___ Text section

Sensory Issues Part 3 – Visual

When I first started to wonder about my own sensory issues, I kind of dismissed the visual channel because I wasn’t aware of the same degree of sensitivity as touch and sound. I wondered if there was much for me write under this heading. Then I began to remember things.

All the walls in my home are painted; plain colours, no wallpaper. Same with curtains and blinds. I have a problem with repeating patterns on wallpaper or fabrics. My brain has to follow the pattern repeatedly, tracing the shapes over and over with my eyes, looking for meaning in the shapes, relationships, connections. It becomes exhausting, irritating, and again leads to that inner nausea of overwhelm.

I remember buying some lovely-looking jungle-leaf pattern wallpaper that, on the roll, seemed to have a gloriously random pattern. Can you imagine my horror as with each new strip of paper on the wall, more and more of a huge diamond-shaped monstrosity revealed itself. It was unbearable. Whoever heard of a diamond shape regulated jungle? But I had to live with it because we had no money to buy new wallpaper. I spent the next several years trying not to look at the wallpaper in my living room.

______

# Exercise task 1:
In the records, update the lines starting with the line containing "Map all objects" and going through the line containing "building: (33, 353)" by replacing "road" with "street" and leaving everything else unchanged. Return only those lines.

___ Data listing

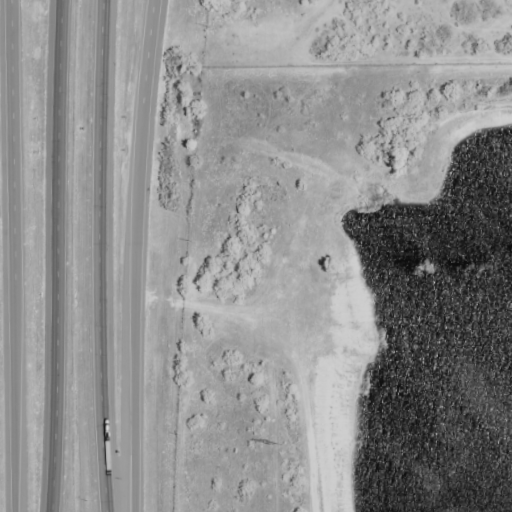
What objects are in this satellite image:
road: (55, 245)
road: (98, 245)
road: (131, 255)
road: (15, 256)
power tower: (274, 444)
road: (49, 501)
road: (103, 501)
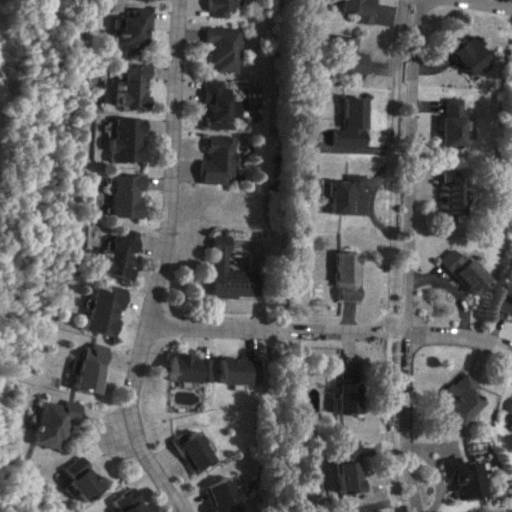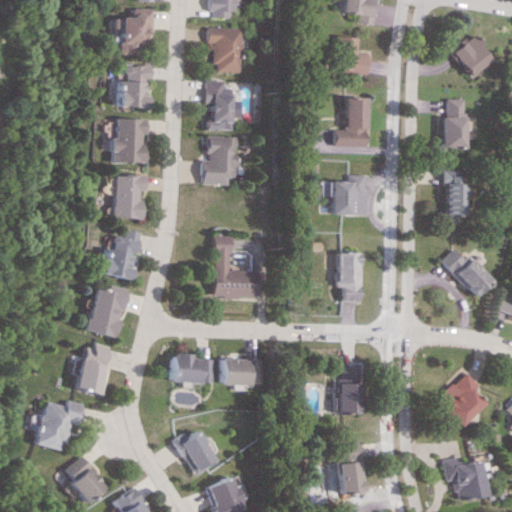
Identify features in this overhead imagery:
road: (493, 3)
building: (214, 7)
building: (353, 9)
building: (123, 29)
building: (219, 47)
building: (464, 53)
building: (343, 55)
building: (122, 84)
building: (214, 104)
building: (447, 121)
building: (345, 123)
building: (119, 139)
building: (215, 159)
building: (446, 193)
building: (118, 194)
building: (339, 194)
building: (111, 254)
road: (402, 255)
road: (385, 256)
road: (153, 263)
building: (458, 270)
building: (224, 272)
building: (341, 274)
road: (449, 290)
building: (501, 303)
building: (95, 309)
road: (327, 332)
building: (79, 368)
building: (181, 368)
building: (231, 370)
building: (340, 388)
building: (452, 398)
building: (506, 408)
building: (43, 421)
road: (112, 432)
building: (182, 450)
building: (342, 467)
building: (456, 476)
building: (68, 478)
building: (214, 495)
building: (115, 502)
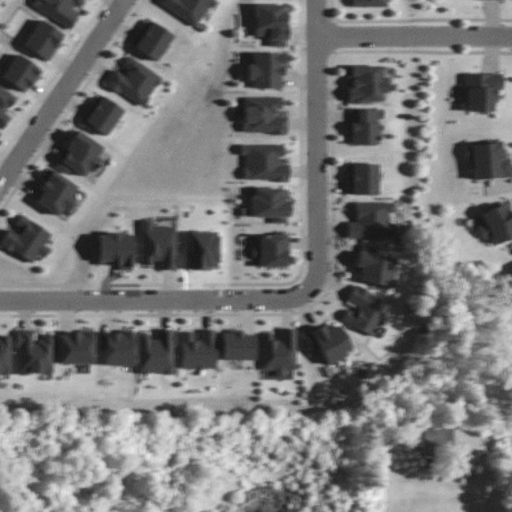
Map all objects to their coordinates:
building: (368, 3)
building: (186, 9)
building: (58, 10)
building: (269, 23)
road: (413, 36)
building: (42, 39)
building: (150, 40)
building: (265, 70)
building: (19, 73)
building: (133, 81)
building: (365, 83)
road: (61, 90)
building: (480, 91)
building: (4, 105)
building: (100, 115)
building: (262, 115)
building: (363, 126)
road: (315, 148)
building: (78, 155)
building: (487, 159)
building: (262, 162)
building: (361, 179)
building: (55, 192)
building: (269, 204)
building: (371, 220)
building: (496, 223)
building: (26, 240)
building: (157, 244)
building: (202, 249)
building: (114, 250)
building: (270, 250)
building: (372, 266)
building: (509, 281)
road: (154, 302)
building: (363, 311)
building: (327, 342)
building: (237, 346)
building: (74, 347)
building: (115, 348)
building: (198, 350)
building: (278, 351)
building: (33, 353)
building: (155, 353)
building: (4, 355)
building: (433, 438)
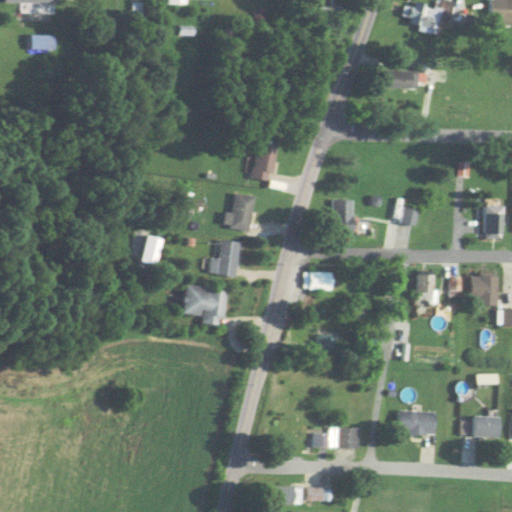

______

# Exercise task 2:
In the text on visual sensory issues, what kept the writer from replacing the jungle-leaf wallpaper?

# Task response 1:
Map all objects to their coordinates:
building: (368, 3)
building: (186, 9)
building: (58, 10)
building: (269, 23)
street: (413, 36)
building: (42, 39)
building: (150, 40)
building: (265, 70)
building: (19, 73)
building: (133, 81)
building: (365, 83)
street: (61, 90)
building: (480, 91)
building: (4, 105)
building: (100, 115)
building: (262, 115)
building: (363, 126)
street: (315, 148)
building: (78, 155)
building: (487, 159)
building: (262, 162)
building: (361, 179)
building: (55, 192)
building: (269, 204)
building: (371, 220)
building: (496, 223)
building: (26, 240)
building: (157, 244)
building: (202, 249)
building: (114, 250)
building: (270, 250)
building: (372, 266)
building: (509, 281)
street: (154, 302)
building: (363, 311)
building: (327, 342)
building: (237, 346)
building: (74, 347)
building: (115, 348)
building: (198, 350)
building: (278, 351)
building: (33, 353)

# Task response 2:
There was no money to buy new wallpaper.